Another issue that can arise is grade discrepancies when many different TAs are marking the same assignment. Brittany Gingrich is a fourth-year psychology student who has been frustrated by this in the past. Two years ago she did terribly on a lab assignment and compared it to a friend who had scored 30 per cent higher. They found their assignments had almost identical results.

“You can set up mechanisms to control that,” says Sykes, “but the fact is that it’s subjective unless you’re grading a math problem. People aren’t going to have exactly the same take, down to the percentage point.”

How to grade assignments is just one of the many topics covered in the workshops the Centre for Learning and Teaching offers TAs and faculty members throughout the term.

Training like this is one way universities are responding to quality demands from their high-paying students, says Sykes.

“They’re putting more emphasis on teaching that is attractive to students.
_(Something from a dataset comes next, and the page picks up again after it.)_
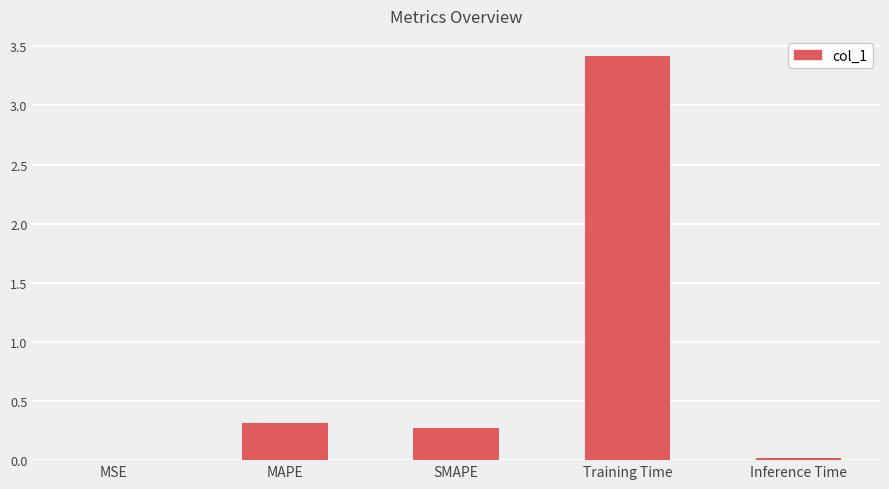

The chart shows a value of 0.3 at SMAPE. True or false?

True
So now when you apply for an academic job you’re expected to show some evidence that you know about teaching.”

She and Sheffield agree that this is a shift away from the primary focus on research that has characterized universities for decades.

“Students are paying a lot of money,” she says, “so there’s an external expectation from government, parents, students—all interest groups—that what goes on in the university needs to be worthwhile.”
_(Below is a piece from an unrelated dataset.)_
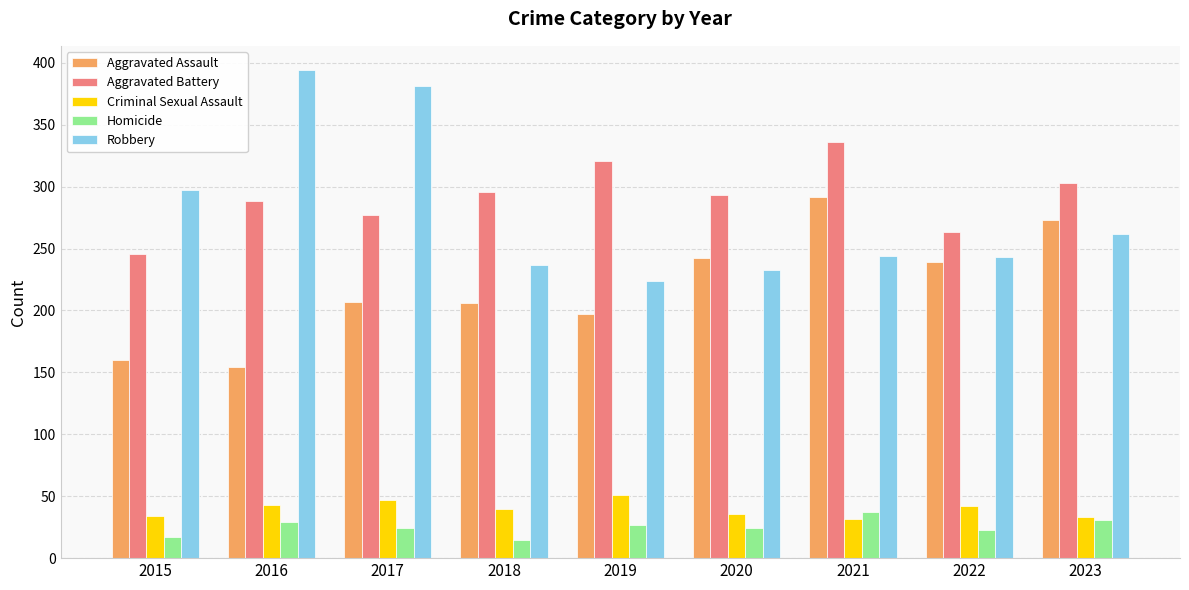

Is the value of Robbery at 2016 greater than the value of Aggravated Battery at 2017?

Yes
“It would be great if the university had more funding so that there could be more faculty members, but I still think there always needs to be teaching assistants,” says Sheffield.

In the same way TAs can’t replace the expertise of a faculty member, faculty can’t replace the valuable support TAs offer students.

“With 300 kids sitting in an auditorium, that person on that stage feels very inaccessible to you,” says Lords. It’s important to have someone who knows your name. “You feel very much less like a number.”

 

Correction: In the original version of this article, the CUTL program was confused with another program at Dalhousie, and Christina Lord was said to have completed her PhD at Dalhousie, when in fact Lord is a PhD candidate. The Gazette regrets the error and the new version of this article reflects those changes.